Input data:
▽

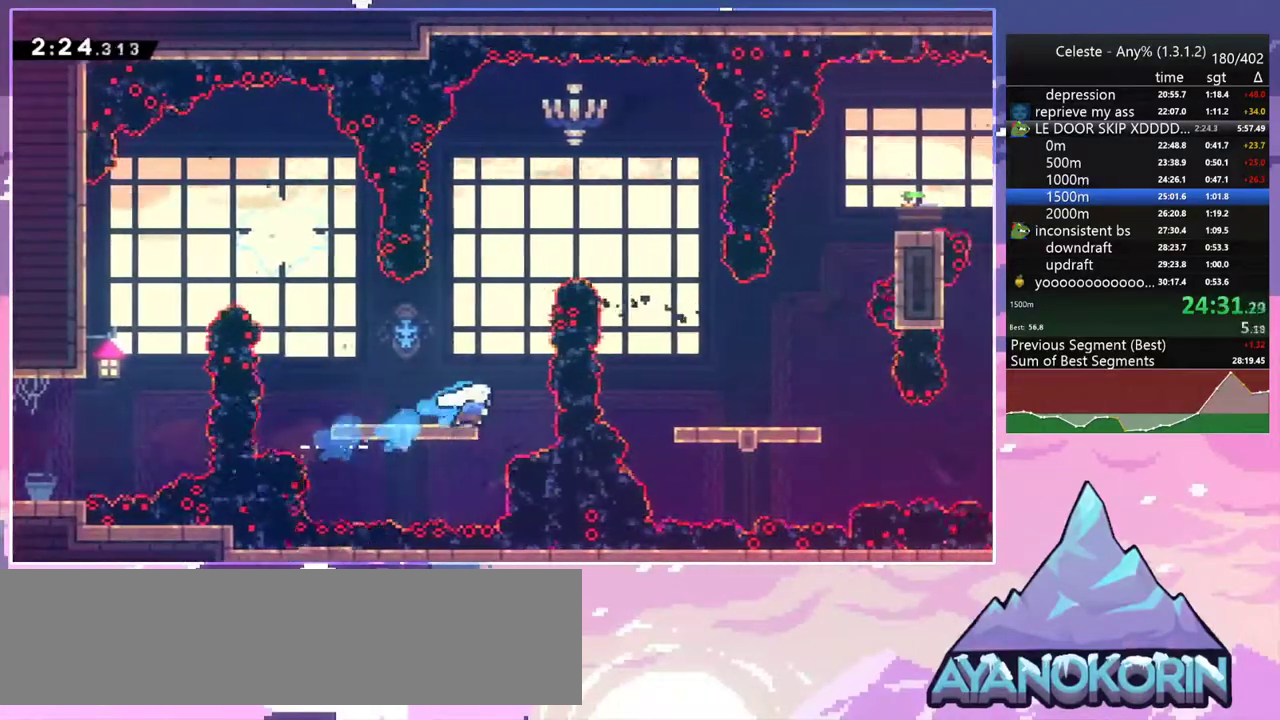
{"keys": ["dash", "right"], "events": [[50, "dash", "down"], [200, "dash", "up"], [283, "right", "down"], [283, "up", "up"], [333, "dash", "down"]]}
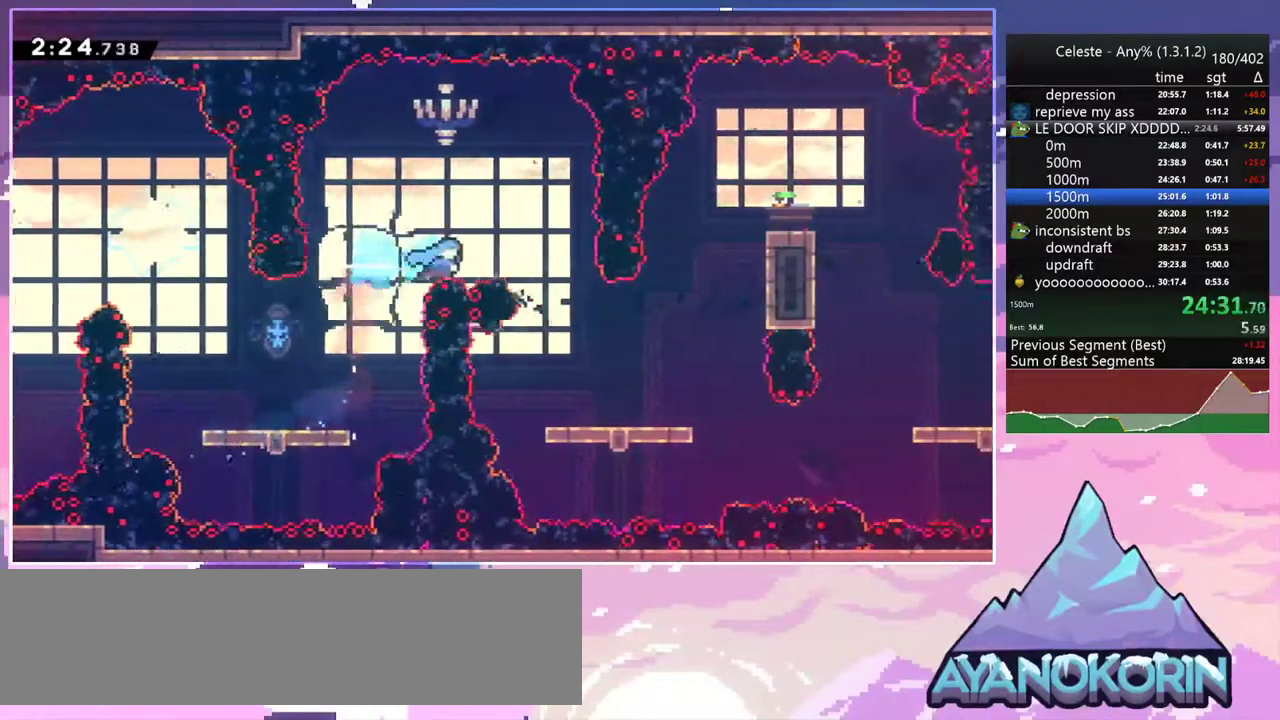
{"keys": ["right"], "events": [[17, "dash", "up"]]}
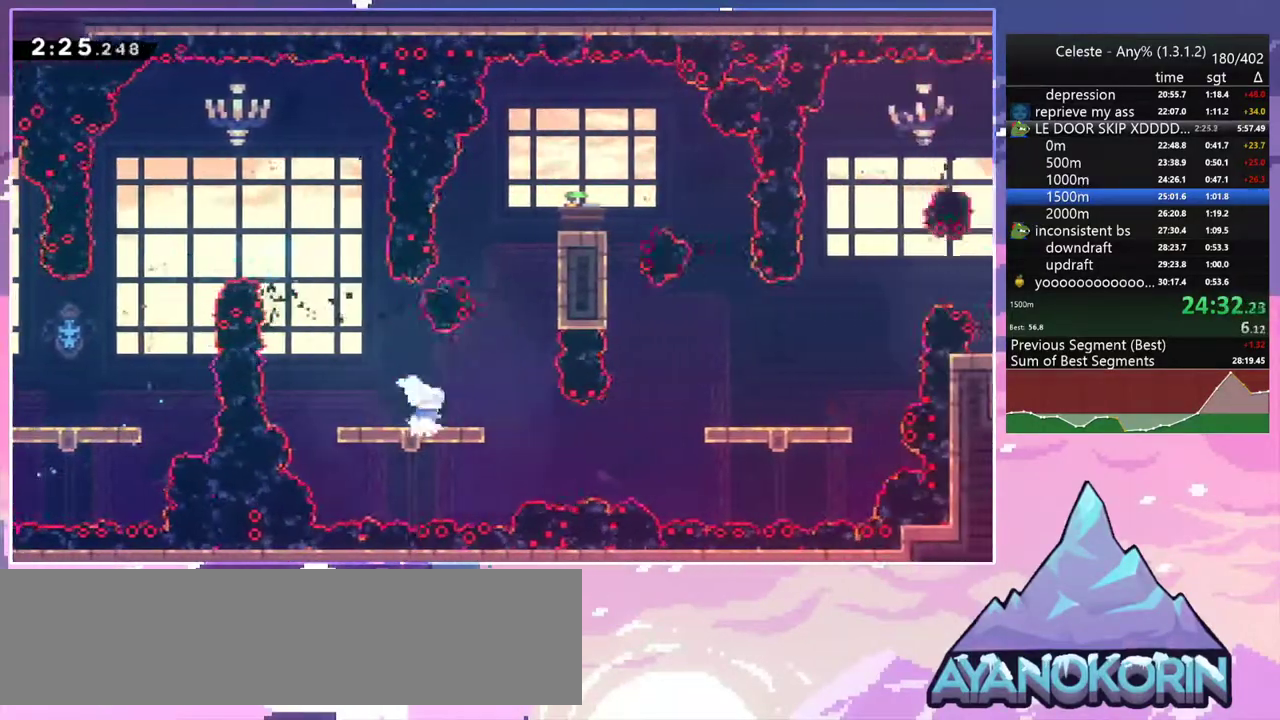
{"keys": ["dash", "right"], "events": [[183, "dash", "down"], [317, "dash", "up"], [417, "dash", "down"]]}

△

Activity:
Only lines with the word "down" should be collected from the material.

Reply to the task:
{"keys": ["dash", "right"], "events": [[50, "dash", "down"], [200, "dash", "up"], [283, "right", "down"], [283, "up", "up"], [333, "dash", "down"]]}
{"keys": ["dash", "right"], "events": [[183, "dash", "down"], [317, "dash", "up"], [417, "dash", "down"]]}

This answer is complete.